Return the data below, unchanged.

◆ Collection entries
____
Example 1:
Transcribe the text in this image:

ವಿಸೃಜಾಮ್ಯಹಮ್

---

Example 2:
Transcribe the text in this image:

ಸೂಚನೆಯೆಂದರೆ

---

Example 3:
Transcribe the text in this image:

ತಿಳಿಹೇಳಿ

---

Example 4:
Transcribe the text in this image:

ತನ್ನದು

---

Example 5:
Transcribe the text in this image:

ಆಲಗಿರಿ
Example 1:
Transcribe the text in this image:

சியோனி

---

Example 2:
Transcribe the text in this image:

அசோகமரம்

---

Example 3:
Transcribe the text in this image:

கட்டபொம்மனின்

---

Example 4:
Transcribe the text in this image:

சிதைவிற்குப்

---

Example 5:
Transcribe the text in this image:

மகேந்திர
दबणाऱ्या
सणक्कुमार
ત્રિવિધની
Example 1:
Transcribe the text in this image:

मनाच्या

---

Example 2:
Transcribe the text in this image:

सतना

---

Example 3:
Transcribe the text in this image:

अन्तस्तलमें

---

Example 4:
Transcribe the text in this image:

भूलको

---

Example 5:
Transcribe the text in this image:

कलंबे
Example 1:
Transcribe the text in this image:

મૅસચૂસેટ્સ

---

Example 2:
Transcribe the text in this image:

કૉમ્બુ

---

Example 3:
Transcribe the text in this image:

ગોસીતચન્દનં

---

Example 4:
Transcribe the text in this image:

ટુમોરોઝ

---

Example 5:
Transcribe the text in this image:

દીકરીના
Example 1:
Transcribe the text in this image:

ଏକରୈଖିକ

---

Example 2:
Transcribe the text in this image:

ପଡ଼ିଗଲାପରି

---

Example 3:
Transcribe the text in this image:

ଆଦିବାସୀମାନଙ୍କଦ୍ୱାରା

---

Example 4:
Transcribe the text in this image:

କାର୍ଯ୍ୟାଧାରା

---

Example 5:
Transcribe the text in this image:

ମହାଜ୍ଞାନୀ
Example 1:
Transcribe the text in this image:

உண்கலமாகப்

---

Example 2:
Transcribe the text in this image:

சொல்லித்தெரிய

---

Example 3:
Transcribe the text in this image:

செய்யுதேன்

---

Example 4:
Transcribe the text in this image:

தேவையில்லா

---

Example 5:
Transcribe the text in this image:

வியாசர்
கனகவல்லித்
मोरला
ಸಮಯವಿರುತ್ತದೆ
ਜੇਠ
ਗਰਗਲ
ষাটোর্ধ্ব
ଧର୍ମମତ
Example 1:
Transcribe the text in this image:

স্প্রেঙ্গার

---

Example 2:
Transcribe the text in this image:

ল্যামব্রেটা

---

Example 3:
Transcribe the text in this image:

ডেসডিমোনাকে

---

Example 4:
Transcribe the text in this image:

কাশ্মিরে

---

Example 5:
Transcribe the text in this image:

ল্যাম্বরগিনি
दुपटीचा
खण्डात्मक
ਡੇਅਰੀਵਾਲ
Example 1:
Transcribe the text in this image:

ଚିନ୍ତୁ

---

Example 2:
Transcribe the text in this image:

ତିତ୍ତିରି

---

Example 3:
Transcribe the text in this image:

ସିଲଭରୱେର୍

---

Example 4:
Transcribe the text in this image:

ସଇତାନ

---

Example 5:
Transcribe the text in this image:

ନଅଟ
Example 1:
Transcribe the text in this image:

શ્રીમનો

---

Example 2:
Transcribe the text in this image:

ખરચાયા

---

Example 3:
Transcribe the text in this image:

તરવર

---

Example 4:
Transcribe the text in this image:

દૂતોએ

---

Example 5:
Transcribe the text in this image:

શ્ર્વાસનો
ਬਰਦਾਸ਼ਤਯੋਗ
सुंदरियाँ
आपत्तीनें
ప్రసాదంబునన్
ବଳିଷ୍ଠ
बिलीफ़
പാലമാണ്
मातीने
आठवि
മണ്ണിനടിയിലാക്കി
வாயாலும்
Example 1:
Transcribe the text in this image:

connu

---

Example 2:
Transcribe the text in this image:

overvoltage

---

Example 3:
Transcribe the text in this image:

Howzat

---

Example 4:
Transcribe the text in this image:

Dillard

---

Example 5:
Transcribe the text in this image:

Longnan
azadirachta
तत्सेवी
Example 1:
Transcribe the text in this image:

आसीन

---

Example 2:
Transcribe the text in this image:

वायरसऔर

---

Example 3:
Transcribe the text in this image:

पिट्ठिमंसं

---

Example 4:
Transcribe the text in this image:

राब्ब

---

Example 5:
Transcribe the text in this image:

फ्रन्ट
____
◆ TASK RESULT
Example 1:
Transcribe the text in this image:

ವಿಸೃಜಾಮ್ಯಹಮ್

---

Example 2:
Transcribe the text in this image:

ಸೂಚನೆಯೆಂದರೆ

---

Example 3:
Transcribe the text in this image:

ತಿಳಿಹೇಳಿ

---

Example 4:
Transcribe the text in this image:

ತನ್ನದು

---

Example 5:
Transcribe the text in this image:

ಆಲಗಿರಿ
Example 1:
Transcribe the text in this image:

சியோனி

---

Example 2:
Transcribe the text in this image:

அசோகமரம்

---

Example 3:
Transcribe the text in this image:

கட்டபொம்மனின்

---

Example 4:
Transcribe the text in this image:

சிதைவிற்குப்

---

Example 5:
Transcribe the text in this image:

மகேந்திர
दबणाऱ्या
सणक्कुमार
ત્રિવિધની
Example 1:
Transcribe the text in this image:

मनाच्या

---

Example 2:
Transcribe the text in this image:

सतना

---

Example 3:
Transcribe the text in this image:

अन्तस्तलमें

---

Example 4:
Transcribe the text in this image:

भूलको

---

Example 5:
Transcribe the text in this image:

कलंबे
Example 1:
Transcribe the text in this image:

મૅસચૂસેટ્સ

---

Example 2:
Transcribe the text in this image:

કૉમ્બુ

---

Example 3:
Transcribe the text in this image:

ગોસીતચન્દનં

---

Example 4:
Transcribe the text in this image:

ટુમોરોઝ

---

Example 5:
Transcribe the text in this image:

દીકરીના
Example 1:
Transcribe the text in this image:

ଏକରୈଖିକ

---

Example 2:
Transcribe the text in this image:

ପଡ଼ିଗଲାପରି

---

Example 3:
Transcribe the text in this image:

ଆଦିବାସୀମାନଙ୍କଦ୍ୱାରା

---

Example 4:
Transcribe the text in this image:

କାର୍ଯ୍ୟାଧାରା

---

Example 5:
Transcribe the text in this image:

ମହାଜ୍ଞାନୀ
Example 1:
Transcribe the text in this image:

உண்கலமாகப்

---

Example 2:
Transcribe the text in this image:

சொல்லித்தெரிய

---

Example 3:
Transcribe the text in this image:

செய்யுதேன்

---

Example 4:
Transcribe the text in this image:

தேவையில்லா

---

Example 5:
Transcribe the text in this image:

வியாசர்
கனகவல்லித்
मोरला
ಸಮಯವಿರುತ್ತದೆ
ਜੇਠ
ਗਰਗਲ
ষাটোর্ধ্ব
ଧର୍ମମତ
Example 1:
Transcribe the text in this image:

স্প্রেঙ্গার

---

Example 2:
Transcribe the text in this image:

ল্যামব্রেটা

---

Example 3:
Transcribe the text in this image:

ডেসডিমোনাকে

---

Example 4:
Transcribe the text in this image:

কাশ্মিরে

---

Example 5:
Transcribe the text in this image:

ল্যাম্বরগিনি
दुपटीचा
खण्डात्मक
ਡੇਅਰੀਵਾਲ
Example 1:
Transcribe the text in this image:

ଚିନ୍ତୁ

---

Example 2:
Transcribe the text in this image:

ତିତ୍ତିରି

---

Example 3:
Transcribe the text in this image:

ସିଲଭରୱେର୍

---

Example 4:
Transcribe the text in this image:

ସଇତାନ

---

Example 5:
Transcribe the text in this image:

ନଅଟ
Example 1:
Transcribe the text in this image:

શ્રીમનો

---

Example 2:
Transcribe the text in this image:

ખરચાયા

---

Example 3:
Transcribe the text in this image:

તરવર

---

Example 4:
Transcribe the text in this image:

દૂતોએ

---

Example 5:
Transcribe the text in this image:

શ્ર્વાસનો
ਬਰਦਾਸ਼ਤਯੋਗ
सुंदरियाँ
आपत्तीनें
ప్రసాదంబునన్
ବଳିଷ୍ଠ
बिलीफ़
പാലമാണ്
मातीने
आठवि
മണ്ണിനടിയിലാക്കി
வாயாலும்
Example 1:
Transcribe the text in this image:

connu

---

Example 2:
Transcribe the text in this image:

overvoltage

---

Example 3:
Transcribe the text in this image:

Howzat

---

Example 4:
Transcribe the text in this image:

Dillard

---

Example 5:
Transcribe the text in this image:

Longnan
azadirachta
तत्सेवी
Example 1:
Transcribe the text in this image:

आसीन

---

Example 2:
Transcribe the text in this image:

वायरसऔर

---

Example 3:
Transcribe the text in this image:

पिट्ठिमंसं

---

Example 4:
Transcribe the text in this image:

राब्ब

---

Example 5:
Transcribe the text in this image:

फ्रन्ट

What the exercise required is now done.